Higher jet fuel prices
WestJet and Air Canada are not immune from the impact of higher oil prices — jet fuel prices have been steadily climbing since 2014.
It may have some travellers fearing a return of the fuel surcharge — something the airlines introduced a decade ago to combat rising costs.
In a statement, WestJet said it continually reviews fares based on many factors, including changes to costs.
"At this point, we do not have plans to implement a fuel surcharge. Although we have raised fares several times this year, our average fare per mile flown increased by just 0.3 per cent in Q1 2018, and we continue to offer more than one million seats with base fares under $100," the company said.
WestJet brought in a fuel surcharge for five months in 2008. It ranged in price from $20 to $45 depending on the flight.

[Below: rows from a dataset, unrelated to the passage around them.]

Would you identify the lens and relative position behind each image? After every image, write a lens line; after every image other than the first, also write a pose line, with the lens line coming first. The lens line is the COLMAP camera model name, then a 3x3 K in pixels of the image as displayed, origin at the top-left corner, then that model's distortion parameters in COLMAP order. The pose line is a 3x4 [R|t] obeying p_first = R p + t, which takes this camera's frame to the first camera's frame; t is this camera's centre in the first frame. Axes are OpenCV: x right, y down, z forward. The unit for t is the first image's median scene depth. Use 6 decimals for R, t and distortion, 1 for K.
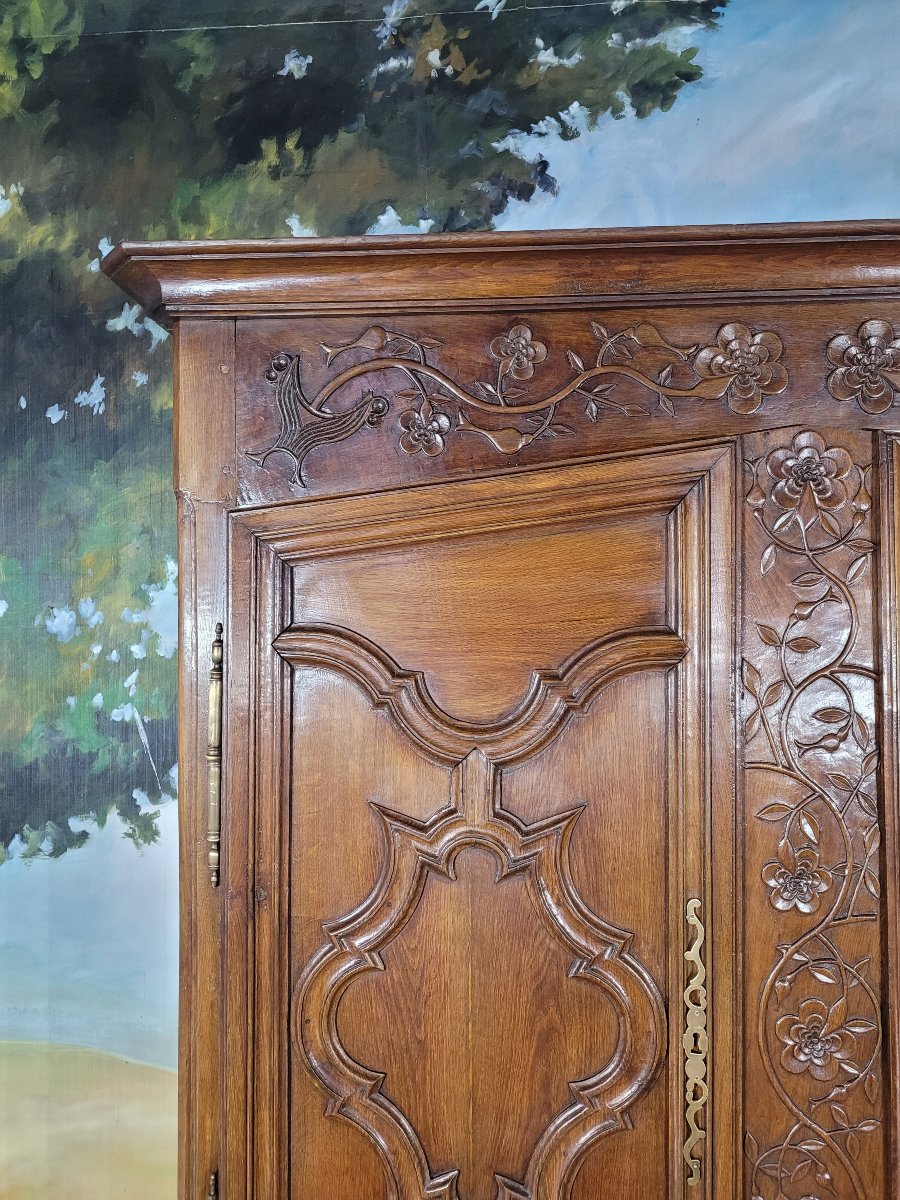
lens RADIAL K [[898.9, 0, 456.0], [0, 898.9, 595.0], [0, 0, 1]] dist [0.050711, -0.032840]
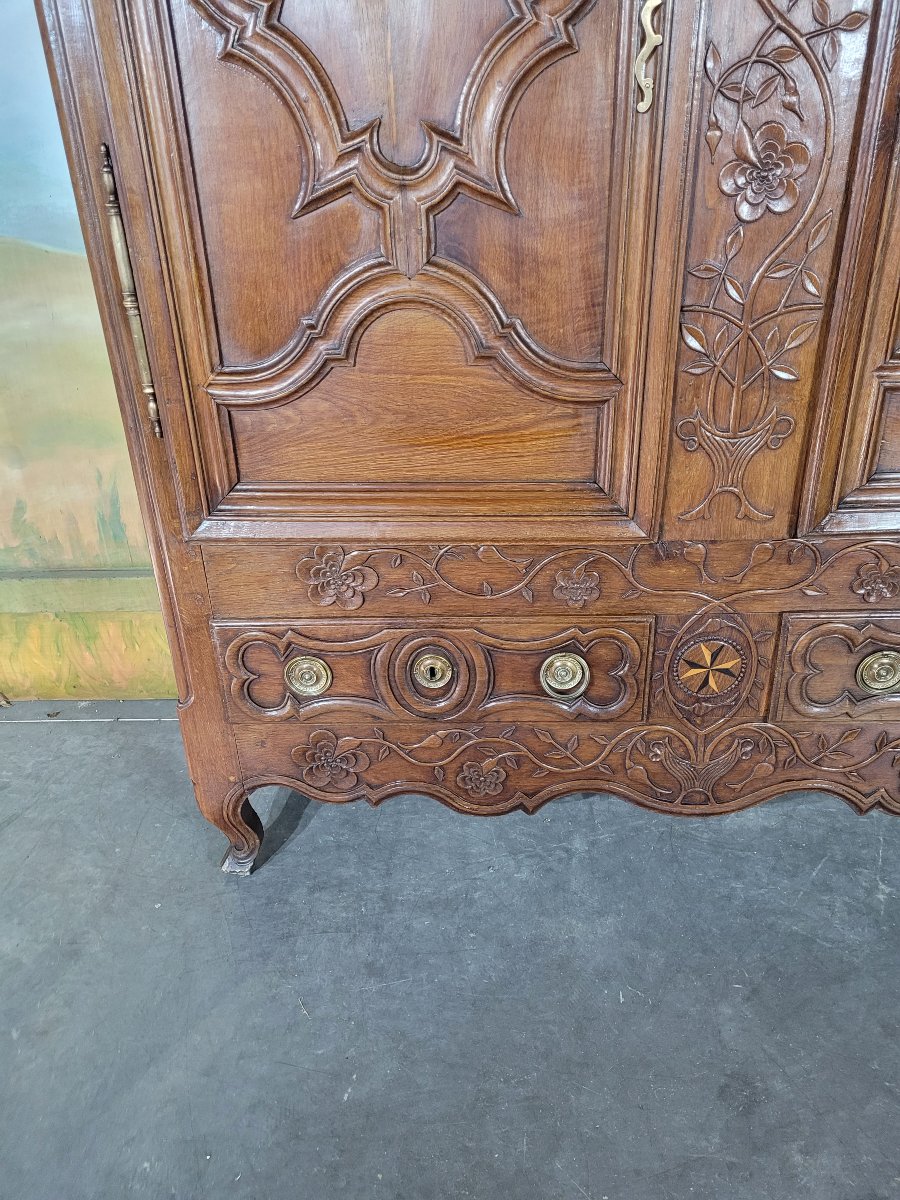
lens RADIAL K [[898.9, 0, 463.1], [0, 898.9, 602.3], [0, 0, 1]] dist [0.050711, -0.032840]
pose [[0.999295, -0.034499, 0.014816, 0.035945], [0.023784, 0.886987, 0.461182, 0.422787], [-0.029052, -0.460504, 0.887182, 0.004054]]
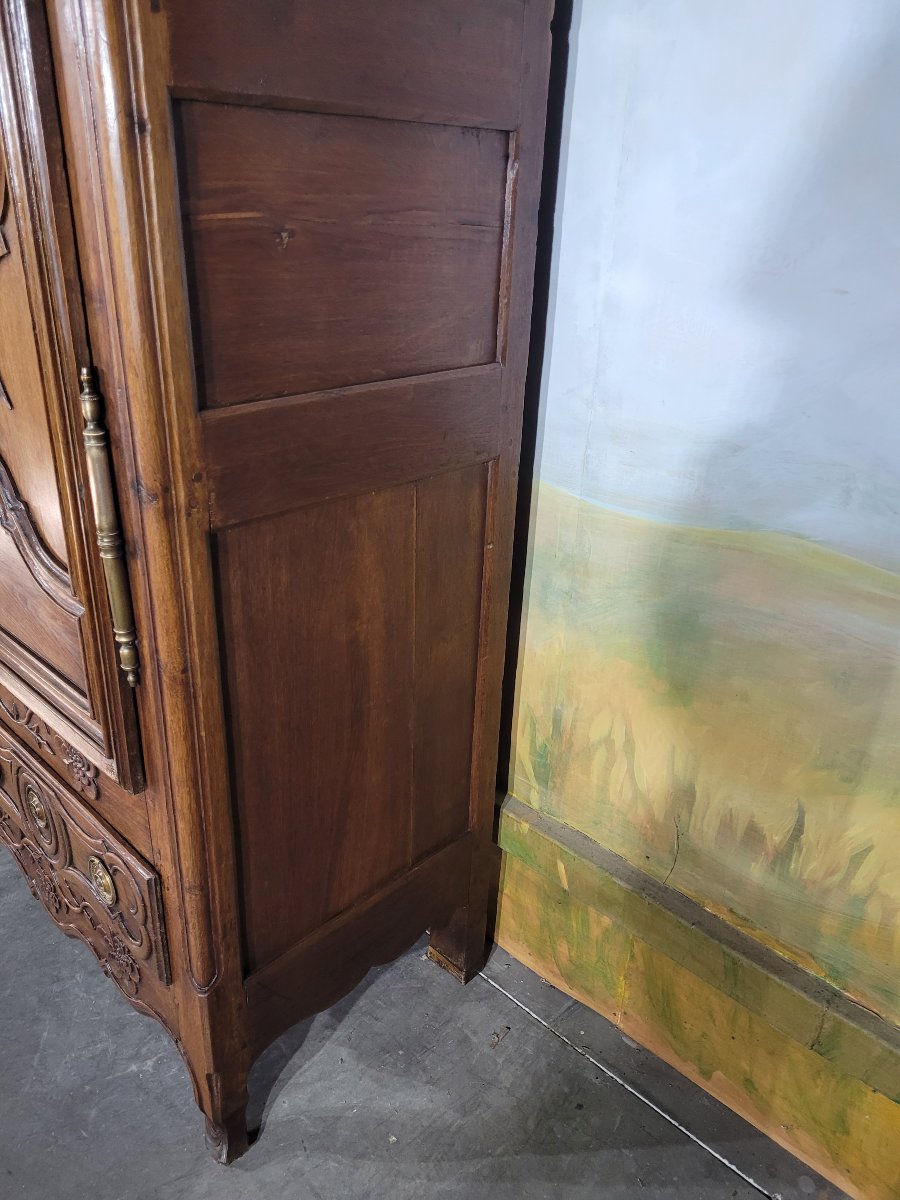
lens RADIAL K [[898.9, 0, 452.2], [0, 898.9, 605.9], [0, 0, 1]] dist [0.050711, -0.032840]
pose [[0.777644, 0.316870, -0.543014, 0.974108], [-0.050495, 0.892390, 0.448431, 0.312193], [0.626674, -0.321301, 0.709962, 0.353781]]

Air Canada said it does not comment on the future direction of fares — but said in a statement to CBC News: "At the end of the day our aim is to be competitive with other airlines offering comparable services in each market where we operate," the company said.
Air Canada incorporated fuel surcharges into its base fares for North American travel in 2008 and would only say there is no separate fuel surcharge.
Despite higher costs for many consumers, Todd Hirsch says for Albertans the benefits are much greater than any of the costs.
"Alberta is an energy exporter, undeniably the benefits to Alberta outweigh the costs, there are those who are going to win and lose but overall there's no question Alberta is going to benefit from higher oil prices," he said.
Back at the gas station, Ian Piwek says there's not much anyone can do about it and chalks it up to the cost of living.
"It is what it is," he said while filling up his pick-up truck.